Alex Rodriguez reportedly confessed to DEA officials earlier this year that he’d used performance-enhancing drugs from Biogenesis, a Florida anti-aging clinic. But included in that Miami Herald report is a curious detail: that Biogenesis founder Anthony Bosch instructed A-Rod to use only “mid-stream urine” in order to pass his drug tests. The web, as you might imagine, is full of advice about how to beat a drug test, and the logic behind this particular trick has to do with urine in the middle of the stream supposedly containing fewer metabolites than urine at the very beginning. According to the Herald, A-Rod did indeed pass a test after using the performance enhancers in question, but is his tinkling technique really to thank? Two experts told Science of Us there’s no science to back it up.
First, I emailed Dr. Amitava Dasgupta, a toxicologist and faculty member at the University of Texas Health Science Center at Houston, as well as the author of Beating Drug Tests and Defending Positive Results: A Toxicologist’s Perspective. “There is no scientific reason for collecting mid-stream urine to beat a drug test,” he said. “It does not work.” Moreover, this whole notion was new to him — he had never even heard of it before. “I cannot speculate why someone might suggest it because I am not a psychic,” he said.
Dr.

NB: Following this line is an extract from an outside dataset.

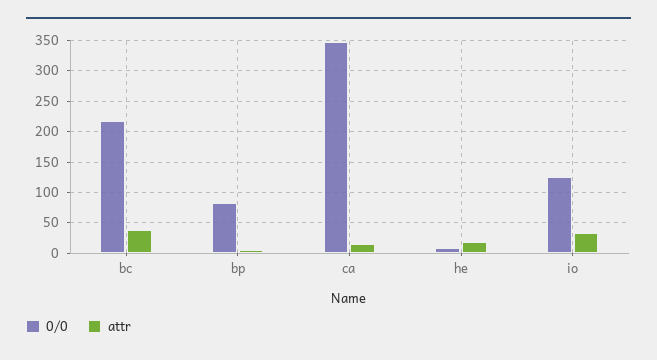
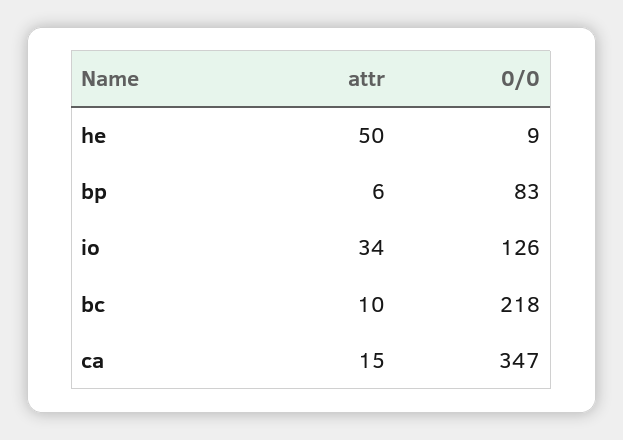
attr, bc: 40 -> 10
attr, he: 20 -> 50

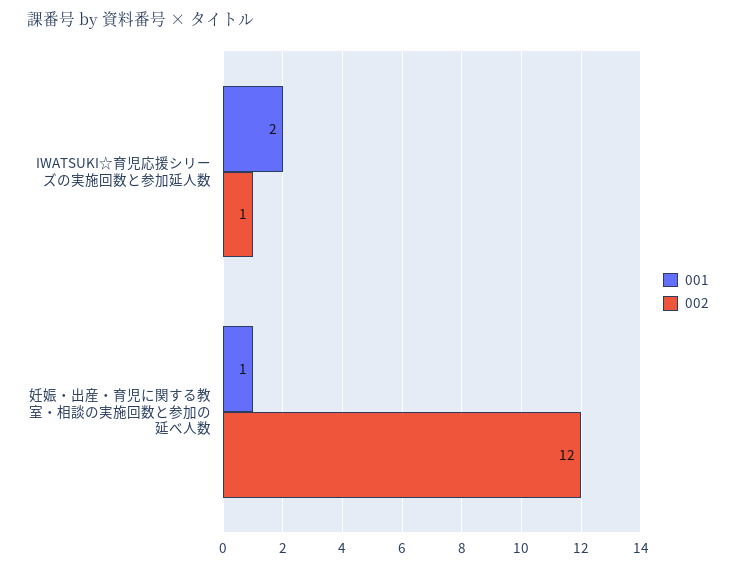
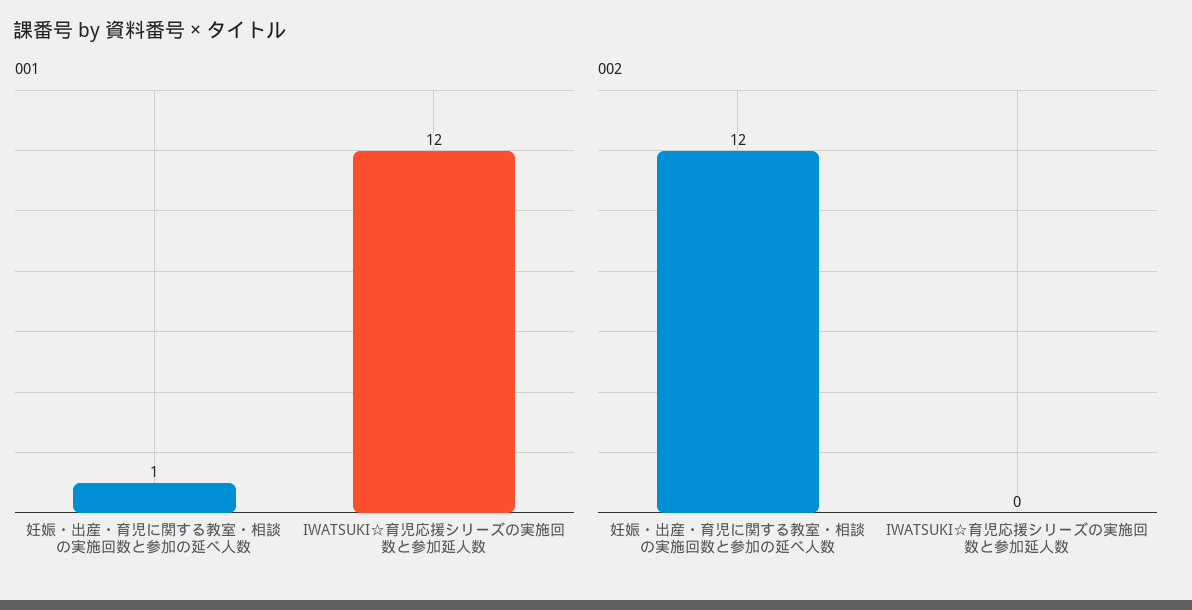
001, IWATSUKI☆育児応援シリーズの実施回数と参加延人数: 2 -> 12
002, IWATSUKI☆育児応援シリーズの実施回数と参加延人数: 1 -> 0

Don Catlin, the former director of the UCLA Olympic Analytical Lab, responded similarly — with outright skepticism:
I do not know of any scientific reason why a mid-stream urine should be free of drugs while a late or early stream urine would have all the drugs. It makes no sense from a medical perspective. The two ureters deposit all the urine into the bladder where it is all mixed. There are no forces that prevent the natural mixing. There are many ‘way-outside’ reasons how this could happen but they are not operative under normal circumstances.
The lesson? Just say no to drugs, A-Rod. And maybe don’t listen to too-clever-by-half explanations of how to beat drug tests.